We’ve had a sense of what Llano might be for many months now, and the conventional wisdom has been fairly well established. Everyone expected a CPU that couldn’t keep pace with Sandy Bridge and an integrated graphics processor that would surely outdo Intel’s HD 3000. The key issues, then, would be about the tradeoffs involved and about which you value more, CPU power or GPU power.
To me, the question with CPUs these days often seems to be, “Are they fast enough?” For many parts of our daily computer use, CPUs really do seem to be sufficiently quick that performance no longer feels scarce. Quite a few laptop buyers have been willing to compromise on CPU power for the sake of portability, with Atom-based netbooks being the extreme (and rather popular) example of that compromise.
Meanwhile, the question about IGPs is similar, but inverted. “Are they fast enough?” That is, is any integrated graphics solution fast enough to matter, or should we simply recommend a discrete GPU to the would-be mobile gamer? What is the value of a superior IGP if it’s still too slow to make any sort of difference in regular use?

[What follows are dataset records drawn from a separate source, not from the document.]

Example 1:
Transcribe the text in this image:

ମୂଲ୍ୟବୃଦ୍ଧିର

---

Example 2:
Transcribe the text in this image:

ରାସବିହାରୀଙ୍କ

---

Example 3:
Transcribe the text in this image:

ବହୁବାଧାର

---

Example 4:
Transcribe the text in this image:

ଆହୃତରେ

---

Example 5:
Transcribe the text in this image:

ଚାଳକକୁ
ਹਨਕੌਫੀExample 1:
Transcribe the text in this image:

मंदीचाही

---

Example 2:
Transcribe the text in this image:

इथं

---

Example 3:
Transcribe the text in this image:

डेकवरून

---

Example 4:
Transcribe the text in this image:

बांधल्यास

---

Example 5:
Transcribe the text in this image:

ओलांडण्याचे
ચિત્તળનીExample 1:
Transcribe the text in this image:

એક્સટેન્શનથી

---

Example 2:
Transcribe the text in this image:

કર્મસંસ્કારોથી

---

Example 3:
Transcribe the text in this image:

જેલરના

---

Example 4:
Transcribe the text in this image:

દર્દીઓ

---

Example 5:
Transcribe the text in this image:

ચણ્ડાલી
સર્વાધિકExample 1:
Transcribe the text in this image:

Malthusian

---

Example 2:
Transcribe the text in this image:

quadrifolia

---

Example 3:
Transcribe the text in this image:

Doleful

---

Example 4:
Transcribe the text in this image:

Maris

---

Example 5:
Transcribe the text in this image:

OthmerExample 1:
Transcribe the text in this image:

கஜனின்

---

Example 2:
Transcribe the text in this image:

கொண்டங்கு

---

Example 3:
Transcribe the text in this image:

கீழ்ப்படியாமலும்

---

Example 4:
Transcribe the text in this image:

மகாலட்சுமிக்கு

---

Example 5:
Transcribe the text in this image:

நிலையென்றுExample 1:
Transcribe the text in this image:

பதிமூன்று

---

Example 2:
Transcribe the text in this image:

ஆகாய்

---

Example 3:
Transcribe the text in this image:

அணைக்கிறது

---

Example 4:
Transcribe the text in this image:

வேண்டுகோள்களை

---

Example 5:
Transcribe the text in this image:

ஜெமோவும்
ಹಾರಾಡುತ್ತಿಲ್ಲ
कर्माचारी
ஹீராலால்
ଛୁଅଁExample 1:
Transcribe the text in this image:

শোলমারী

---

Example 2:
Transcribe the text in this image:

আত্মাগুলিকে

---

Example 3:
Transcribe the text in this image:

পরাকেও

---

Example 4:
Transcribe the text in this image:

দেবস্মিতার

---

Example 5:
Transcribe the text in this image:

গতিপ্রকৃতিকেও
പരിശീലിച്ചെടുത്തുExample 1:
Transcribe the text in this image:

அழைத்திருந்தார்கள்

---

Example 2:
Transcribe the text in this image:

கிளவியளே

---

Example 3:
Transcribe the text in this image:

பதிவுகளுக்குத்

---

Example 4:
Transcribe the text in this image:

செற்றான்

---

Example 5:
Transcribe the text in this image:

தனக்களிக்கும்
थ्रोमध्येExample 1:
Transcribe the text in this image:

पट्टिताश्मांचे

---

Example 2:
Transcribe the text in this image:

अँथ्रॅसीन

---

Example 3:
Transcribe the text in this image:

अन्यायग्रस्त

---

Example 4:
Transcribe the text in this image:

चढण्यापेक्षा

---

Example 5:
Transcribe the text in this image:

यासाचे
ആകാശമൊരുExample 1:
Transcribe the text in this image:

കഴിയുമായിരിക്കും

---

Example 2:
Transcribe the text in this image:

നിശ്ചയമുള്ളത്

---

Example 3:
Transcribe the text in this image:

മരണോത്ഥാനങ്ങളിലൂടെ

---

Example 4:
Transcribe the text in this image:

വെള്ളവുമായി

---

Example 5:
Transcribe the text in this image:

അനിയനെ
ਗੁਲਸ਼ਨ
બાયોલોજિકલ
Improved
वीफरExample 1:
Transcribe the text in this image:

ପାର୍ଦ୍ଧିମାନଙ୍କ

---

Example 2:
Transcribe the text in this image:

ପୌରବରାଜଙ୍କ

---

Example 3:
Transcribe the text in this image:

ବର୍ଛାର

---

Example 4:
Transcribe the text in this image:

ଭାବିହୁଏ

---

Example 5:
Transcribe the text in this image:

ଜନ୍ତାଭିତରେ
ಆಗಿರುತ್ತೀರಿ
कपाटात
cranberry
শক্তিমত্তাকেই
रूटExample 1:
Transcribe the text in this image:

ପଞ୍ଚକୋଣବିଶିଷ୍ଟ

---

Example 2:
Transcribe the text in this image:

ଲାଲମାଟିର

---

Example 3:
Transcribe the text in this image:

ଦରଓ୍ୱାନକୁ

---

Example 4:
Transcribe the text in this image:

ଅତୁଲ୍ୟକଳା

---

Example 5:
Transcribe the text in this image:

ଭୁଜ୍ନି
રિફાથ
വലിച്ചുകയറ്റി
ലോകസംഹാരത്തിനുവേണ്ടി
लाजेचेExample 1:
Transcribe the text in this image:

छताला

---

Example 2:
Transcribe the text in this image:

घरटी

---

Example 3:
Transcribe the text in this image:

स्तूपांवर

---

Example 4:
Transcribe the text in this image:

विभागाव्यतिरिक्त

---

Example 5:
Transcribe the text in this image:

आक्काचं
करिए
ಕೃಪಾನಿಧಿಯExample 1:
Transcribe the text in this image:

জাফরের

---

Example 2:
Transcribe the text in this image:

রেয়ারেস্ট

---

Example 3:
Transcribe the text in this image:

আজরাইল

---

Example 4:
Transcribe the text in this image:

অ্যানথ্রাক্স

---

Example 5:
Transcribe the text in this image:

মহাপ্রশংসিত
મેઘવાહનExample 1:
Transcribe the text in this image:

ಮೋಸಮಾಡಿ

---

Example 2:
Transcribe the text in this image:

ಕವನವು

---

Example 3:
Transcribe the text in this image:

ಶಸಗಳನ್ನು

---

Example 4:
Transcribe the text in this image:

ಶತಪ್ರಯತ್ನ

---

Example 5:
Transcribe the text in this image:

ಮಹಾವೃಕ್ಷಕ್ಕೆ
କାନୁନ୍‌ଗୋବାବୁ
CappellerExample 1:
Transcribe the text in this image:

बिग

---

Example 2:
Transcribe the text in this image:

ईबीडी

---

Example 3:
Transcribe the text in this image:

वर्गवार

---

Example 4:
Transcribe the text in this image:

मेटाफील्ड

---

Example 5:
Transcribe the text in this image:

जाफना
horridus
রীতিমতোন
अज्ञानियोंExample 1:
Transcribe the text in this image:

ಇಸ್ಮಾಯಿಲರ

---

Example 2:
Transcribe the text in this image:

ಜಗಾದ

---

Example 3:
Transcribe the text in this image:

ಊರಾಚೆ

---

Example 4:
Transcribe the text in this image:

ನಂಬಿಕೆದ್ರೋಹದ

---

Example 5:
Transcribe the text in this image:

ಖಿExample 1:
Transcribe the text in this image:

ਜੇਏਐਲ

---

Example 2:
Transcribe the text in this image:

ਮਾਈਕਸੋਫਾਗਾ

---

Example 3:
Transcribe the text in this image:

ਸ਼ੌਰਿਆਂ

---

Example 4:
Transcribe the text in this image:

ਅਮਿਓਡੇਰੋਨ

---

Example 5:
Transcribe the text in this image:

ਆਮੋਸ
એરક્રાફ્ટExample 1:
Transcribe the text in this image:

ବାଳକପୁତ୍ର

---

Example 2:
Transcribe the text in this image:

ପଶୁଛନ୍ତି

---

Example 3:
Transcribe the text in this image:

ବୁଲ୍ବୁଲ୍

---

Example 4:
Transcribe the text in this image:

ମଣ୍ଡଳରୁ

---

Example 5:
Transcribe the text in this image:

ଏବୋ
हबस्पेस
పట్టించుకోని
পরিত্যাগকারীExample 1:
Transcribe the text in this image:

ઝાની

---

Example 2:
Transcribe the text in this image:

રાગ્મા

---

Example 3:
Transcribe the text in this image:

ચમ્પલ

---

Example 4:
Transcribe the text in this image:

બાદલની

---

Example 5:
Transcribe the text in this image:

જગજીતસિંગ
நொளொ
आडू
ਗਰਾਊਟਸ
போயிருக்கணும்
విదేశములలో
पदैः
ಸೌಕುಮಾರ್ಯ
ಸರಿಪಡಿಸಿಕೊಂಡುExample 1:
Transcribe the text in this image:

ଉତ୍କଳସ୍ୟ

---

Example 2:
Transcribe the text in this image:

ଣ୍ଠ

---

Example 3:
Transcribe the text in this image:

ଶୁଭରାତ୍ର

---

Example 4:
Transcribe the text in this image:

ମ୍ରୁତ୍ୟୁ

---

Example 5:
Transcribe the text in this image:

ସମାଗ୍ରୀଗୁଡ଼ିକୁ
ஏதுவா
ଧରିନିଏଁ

Both of these questions vexed me before I got my hands on a Llano-based system, because I lacked the context to answer them. Now that we’ve considered our test results, I have a better sense of the landscape. You are, of course, free make what what you will of our data, but this is my answer.
The A8-3500M’s four CPU cores are routinely and consistently slower than the Core i5-2410M’s two cores, sometimes by margins that are borderline embarrassing. Intel has opened up a monstrous lead on this front, and the few architectural enhancements in Llano’s cores aren’t sufficient to narrow the gap appreciably. However, you’ll need four threads to take best advantage of the Core i5-2410M, and with four threads in play, the A8-3500M doesn’t look too bad. The A8’s performance is comparable to Intel’s older Arrandale-based Core i5-450M, a generation back architecturally from Sandy Bridge. That puts the A8 solidly in the same class as other big-boy mobile CPUs, a clear cut above budget ultraportable chips like Intel’s Consumer Ultra Low Voltage models and such.
Meanwhile, AMD has Intel utterly outclassed in integrated graphics. You’ve seen our discussion of texture filtering quality and our performance results. Where the Llano IGP delivers playable frame rates in some of the latest games, Intel’s HD 3000 treads on the edge of uselessness. Add in a host of other considerations, including the vastly superior hardware feature set of the Radeon IGP and its ability to partake of the sweet, sweet stream of Catalyst driver updates, and this is a difference between the products that truly matters. Now, that’s probably more true in the consumer market than the corporate one, but any buyer who thinks he might want to play games or make use of 3D graphics in any capacity should strongly consider a choosing Llano-based laptop.
That choice is made considerably easier since AMD appears to have achieved rough parity with Intel in terms of battery life—maybe the biggest surprise of the day, and it’s a pleasant one. If the production laptops turn out right, we may no longer need to advise our friends and readers that buying an AMD-based laptop means receiving an iffy discount in exchange for accepting shorter run times. We’ve never liked that tradeoff.
The deciding factor, of course, is the quality of the production laptops. If the big PC makers can translate what we’ve seen of the A-Series APUs into systems that are as sleek, cool-running, and endurance-endowed as their Sandy Bridge counterparts, AMD should have a hit on its hands.